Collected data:

********************

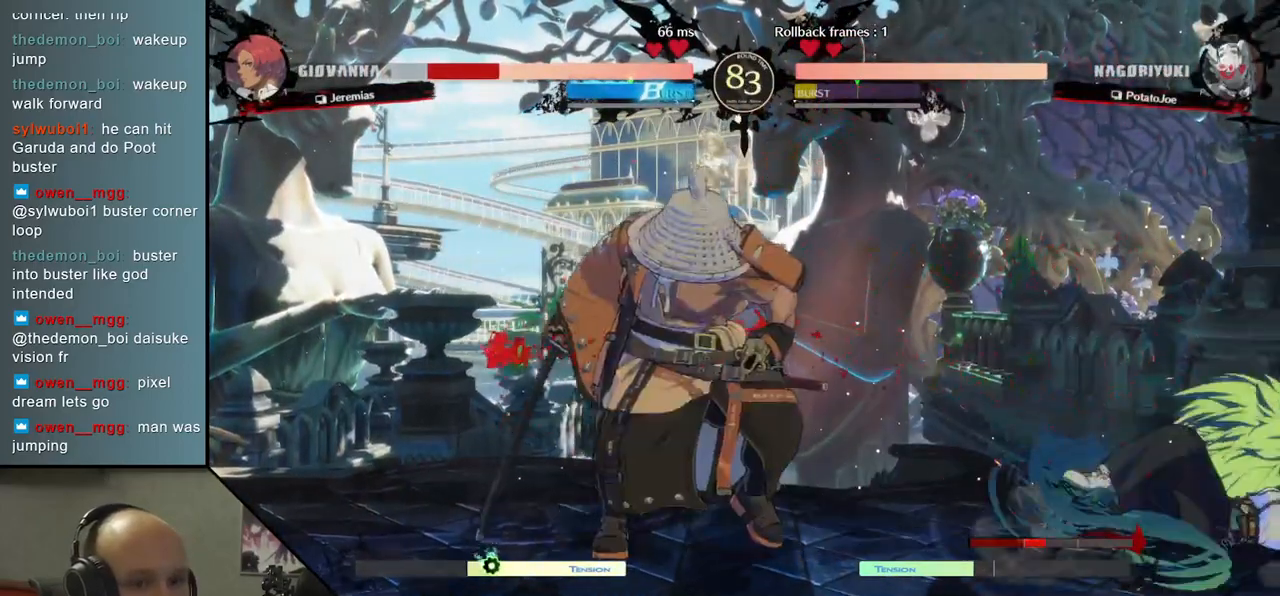
{"buttons": ["SQUARE"], "left_stick": "down", "events": [[283, "left_stick", "down"], [400, "SQUARE", "down"]]}
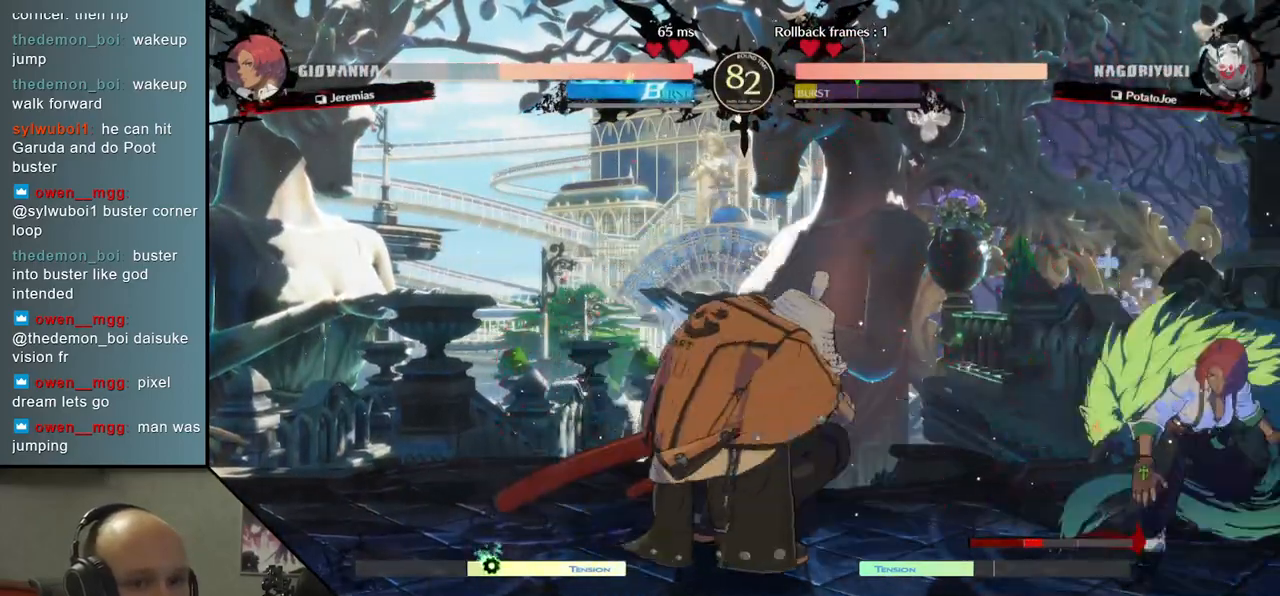
{"buttons": [], "left_stick": "left", "events": [[100, "SQUARE", "up"], [450, "left_stick", "left"]]}
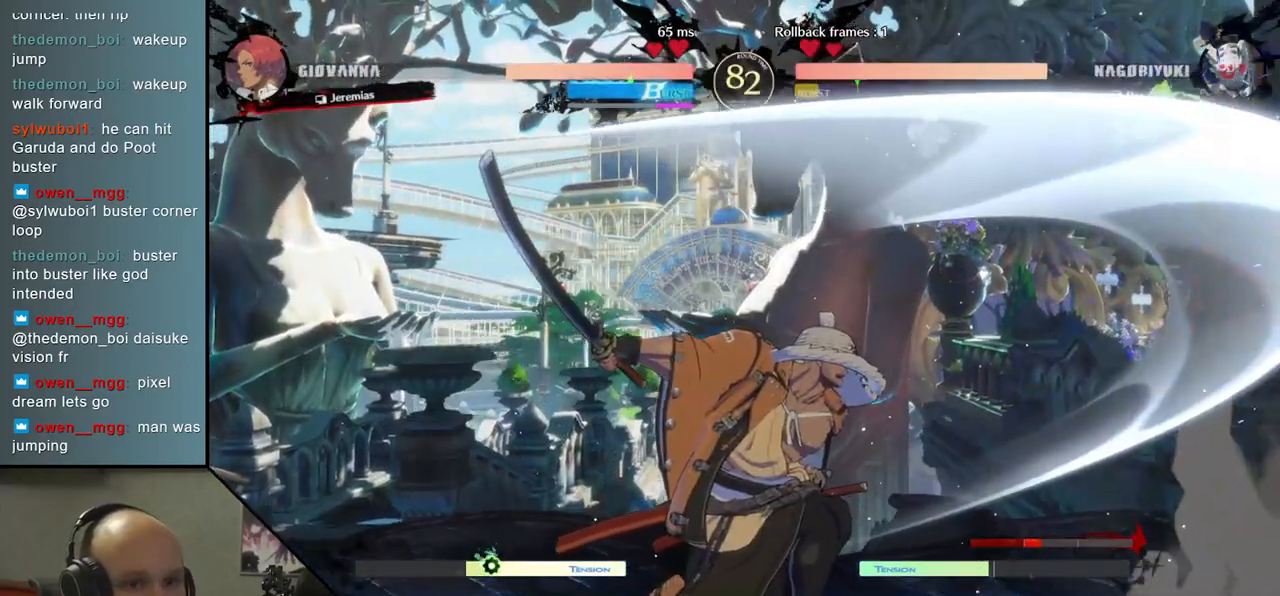
{"buttons": [], "left_stick": "center", "events": [[67, "left_stick", "down"], [133, "left_stick", "right"], [183, "L2", "down"], [250, "left_stick", "center"], [267, "L2", "up"]]}
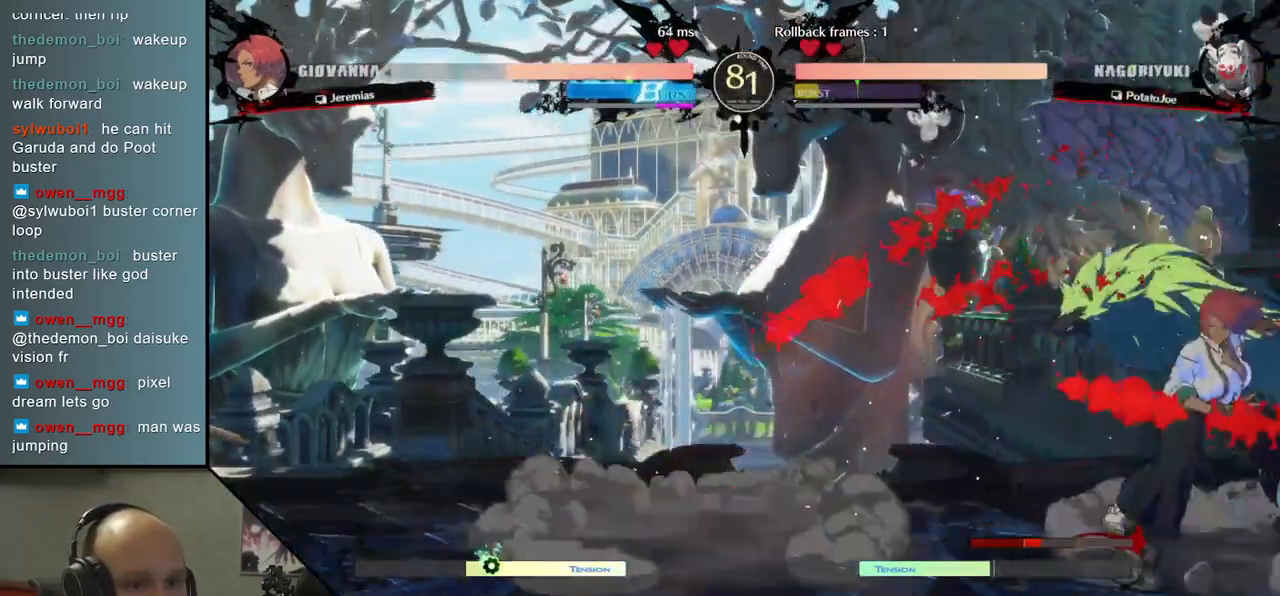
{"buttons": [], "left_stick": "down-left", "events": [[17, "left_stick", "down"], [83, "left_stick", "right"], [133, "left_stick", "down"], [267, "R1", "down"], [333, "left_stick", "center"], [350, "R1", "up"], [400, "left_stick", "down-left"]]}
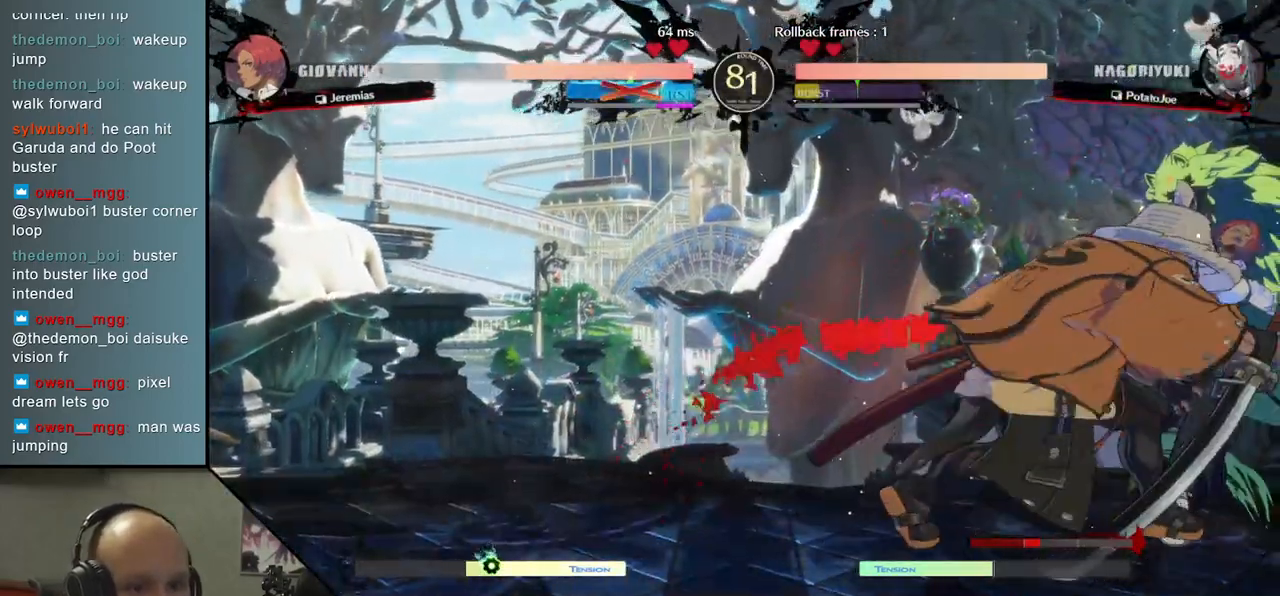
{"buttons": [], "left_stick": "center", "events": [[417, "left_stick", "down-right"], [500, "left_stick", "center"]]}
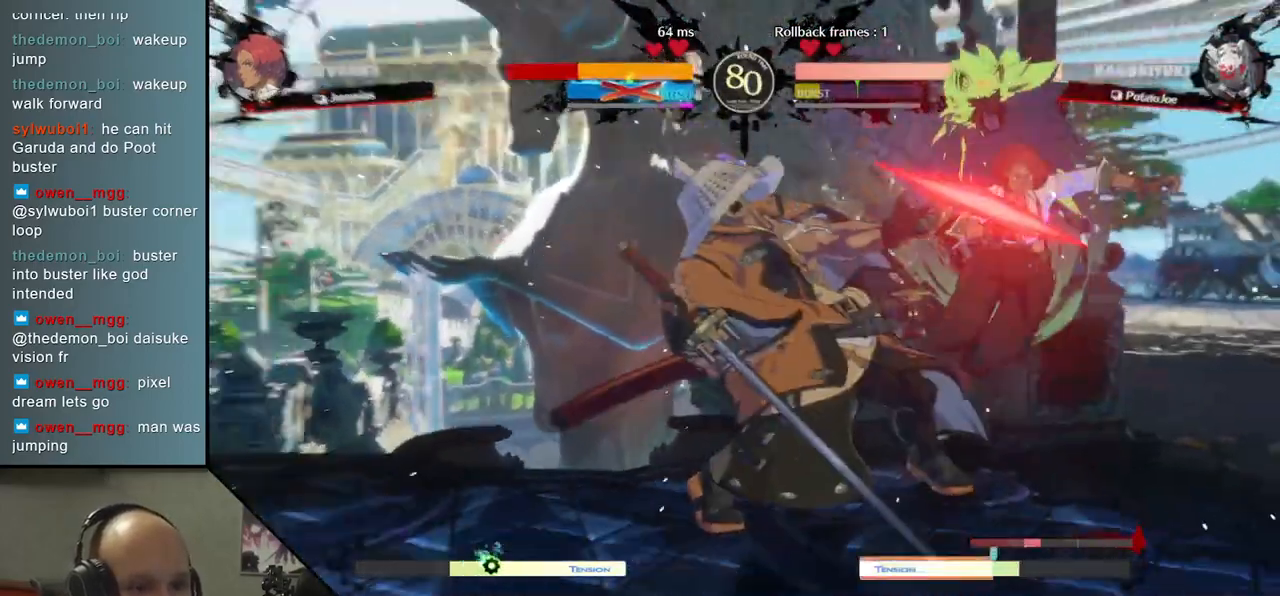
{"buttons": [], "left_stick": "left", "events": [[17, "left_stick", "left"]]}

********************

WHAT IS REQUIRED >>
Copy all lines from the entries that contain the word "SQUARE".

REPLY TO THE EXERCISE >>
{"buttons": ["SQUARE"], "left_stick": "down", "events": [[283, "left_stick", "down"], [400, "SQUARE", "down"]]}
{"buttons": [], "left_stick": "left", "events": [[100, "SQUARE", "up"], [450, "left_stick", "left"]]}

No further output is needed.